- _WHAT IS EXPECTED_: Your copy should match the entries below exactly, apart from the images.

- _MATERIAL PROVIDED_:

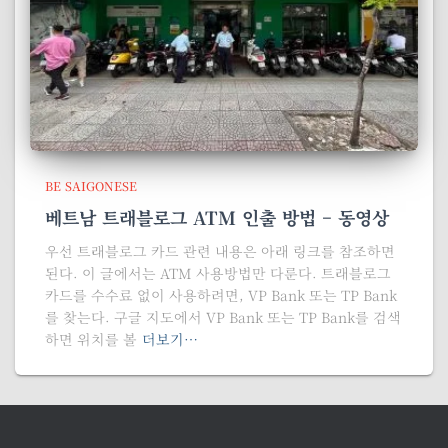
BE SAIGONESE
베트남 트래블로그 ATM 인출 방법 – 동영상
우선 트래블로그 카드 관련 내용은 아래 링크를 참조하면
된다. 이 글에서는 ATM 사용방법만 다룬다. 트래블로그
카드를 수수료 없이 사용하려면, VP Bank 또는 TP Bank
를 찾는다. 구글 지도에서 VP Bank 또는 TP Bank를 검색
하면 위치를 볼
더보기…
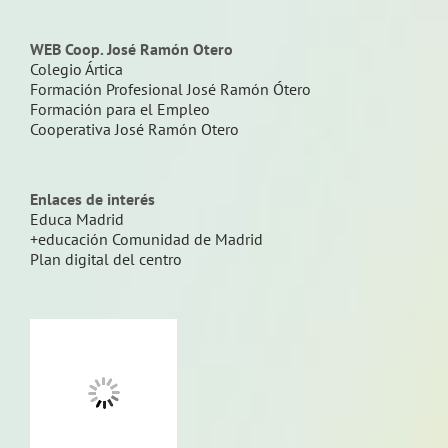
WEB Coop. José Ramón Otero
Colegio Ártica
Formación Profesional José Ramón Ótero
Formación para el Empleo
Cooperativa José Ramón Otero
Enlaces de interés
Educa Madrid
+educación Comunidad de Madrid
Plan digital del centro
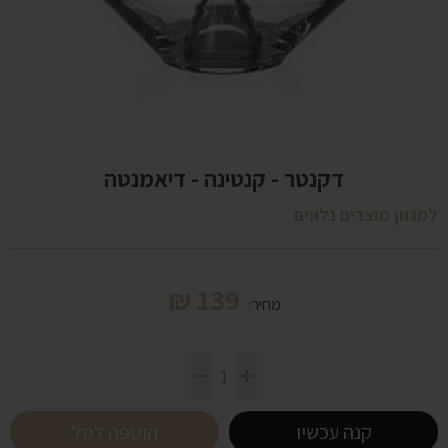
דקנטר - קנטינה - דיאמנטה
למגוון מוצרים נלווים
₪
139
מחיר:
קנה עכשיו
הוספה לסל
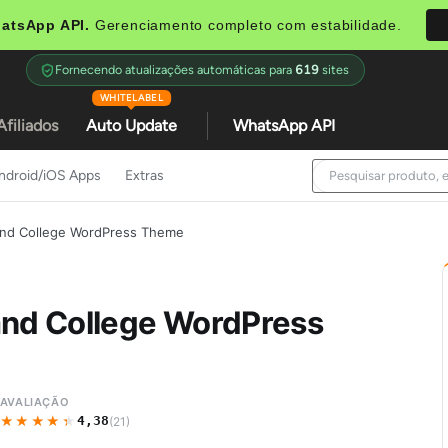
atsApp API.
Gerenciamento completo com estabilidade.
Fornecendo atualizações automáticas para
619
sites
WHITELABEL
Afiliados
Auto Update
WhatsApp API
ndroid/iOS Apps
Extras
and College WordPress Theme
and College WordPress
AVALIAÇÃO
★★★★★
★★★★★
4,38
(21)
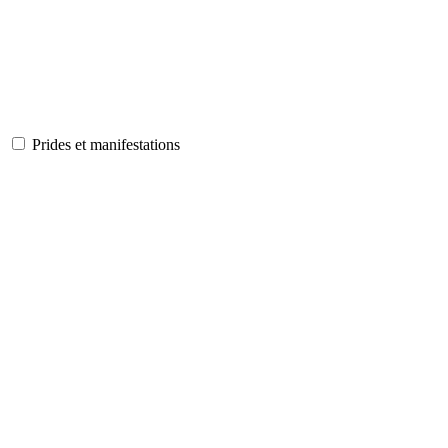
Prides et manifestations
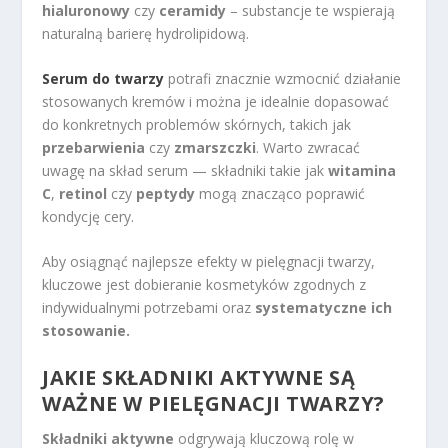
hialuronowy
czy
ceramidy
– substancje te wspierają
naturalną barierę hydrolipidową.
Serum do twarzy
potrafi znacznie wzmocnić działanie
stosowanych kremów i można je idealnie dopasować
do konkretnych problemów skórnych, takich jak
przebarwienia
czy
zmarszczki
. Warto zwracać
uwagę na skład serum — składniki takie jak
witamina
C
,
retinol
czy
peptydy
mogą znacząco poprawić
kondycję cery.
Aby osiągnąć najlepsze efekty w pielęgnacji twarzy,
kluczowe jest dobieranie kosmetyków zgodnych z
indywidualnymi potrzebami oraz
systematyczne ich
stosowanie.
JAKIE SKŁADNIKI AKTYWNE SĄ
WAŻNE W PIELĘGNACJI TWARZY?
Składniki aktywne
odgrywają kluczową rolę w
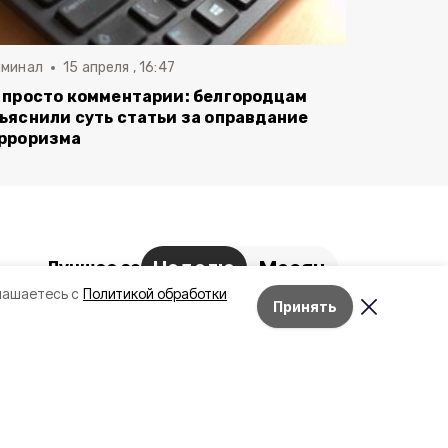
иминал
15 апреля , 16:47
 просто комментарии: белгородцам
ъяснили суть статьи за оправдание
рроризма
Неделю
Месяц
Лучшее за
лашаетесь с
Политикой обработки
Белгородский округ стал
Принять
Лента новостей
самым атакуемым
муниципалитетом
Белгородской области за
сутки
Вчера, 11:18
Более 100 кг мясной
продукции уничтожено на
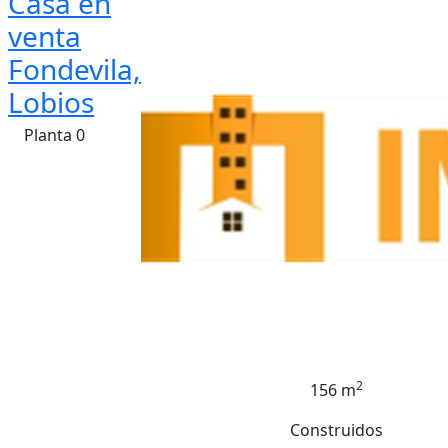
Casa en
venta
Fondevila,
Lobios
Planta 0
2
156 m
Construidos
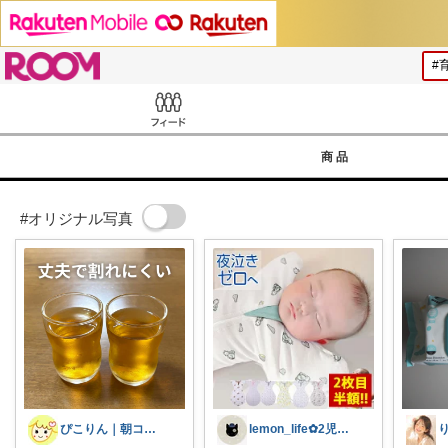
ROOM
Feed
商品
#オリジナル写真
ぴこりん｜朝コレ｜良いものを長く🌿
lemon_life✿2児ママ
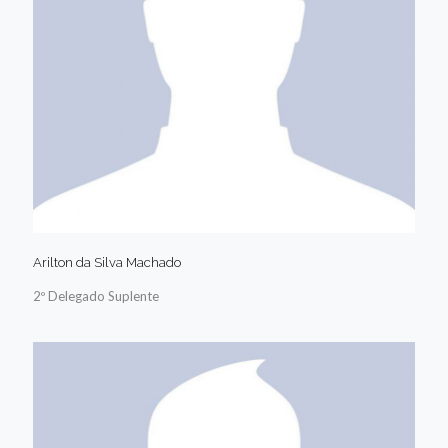
Arilton da Silva Machado
2º Delegado Suplente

- _REPLY_:
BE SAIGONESE
베트남 트래블로그 ATM 인출 방법 – 동영상
우선 트래블로그 카드 관련 내용은 아래 링크를 참조하면
된다. 이 글에서는 ATM 사용방법만 다룬다. 트래블로그
카드를 수수료 없이 사용하려면, VP Bank 또는 TP Bank
를 찾는다. 구글 지도에서 VP Bank 또는 TP Bank를 검색
하면 위치를 볼
더보기…
WEB Coop. José Ramón Otero
Colegio Ártica
Formación Profesional José Ramón Ótero
Formación para el Empleo
Cooperativa José Ramón Otero
Enlaces de interés
Educa Madrid
+educación Comunidad de Madrid
Plan digital del centro
דקנטר - קנטינה - דיאמנטה
למגוון מוצרים נלווים
₪
139
מחיר:
קנה עכשיו
הוספה לסל
atsApp API.
Gerenciamento completo com estabilidade.
Fornecendo atualizações automáticas para
619
sites
WHITELABEL
Afiliados
Auto Update
WhatsApp API
ndroid/iOS Apps
Extras
and College WordPress Theme
and College WordPress
AVALIAÇÃO
★★★★★
★★★★★
4,38
(21)
Prides et manifestations
hialuronowy
czy
ceramidy
– substancje te wspierają
naturalną barierę hydrolipidową.
Serum do twarzy
potrafi znacznie wzmocnić działanie
stosowanych kremów i można je idealnie dopasować
do konkretnych problemów skórnych, takich jak
przebarwienia
czy
zmarszczki
. Warto zwracać
uwagę na skład serum — składniki takie jak
witamina
C
,
retinol
czy
peptydy
mogą znacząco poprawić
kondycję cery.
Aby osiągnąć najlepsze efekty w pielęgnacji twarzy,
kluczowe jest dobieranie kosmetyków zgodnych z
indywidualnymi potrzebami oraz
systematyczne ich
stosowanie.
JAKIE SKŁADNIKI AKTYWNE SĄ
WAŻNE W PIELĘGNACJI TWARZY?
Składniki aktywne
odgrywają kluczową rolę w
иминал
15 апреля , 16:47
 просто комментарии: белгородцам
ъяснили суть статьи за оправдание
рроризма
Неделю
Месяц
Лучшее за
лашаетесь с
Политикой обработки
Белгородский округ стал
Принять
Лента новостей
самым атакуемым
муниципалитетом
Белгородской области за
сутки
Вчера, 11:18
Более 100 кг мясной
продукции уничтожено на
Casa en
venta
Fondevila,
Lobios
Planta 0
2
156 m
Construidos
ROOM
Feed
商品
#オリジナル写真
ぴこりん｜朝コレ｜良いものを長く🌿
lemon_life✿2児ママ
Arilton da Silva Machado
2º Delegado Suplente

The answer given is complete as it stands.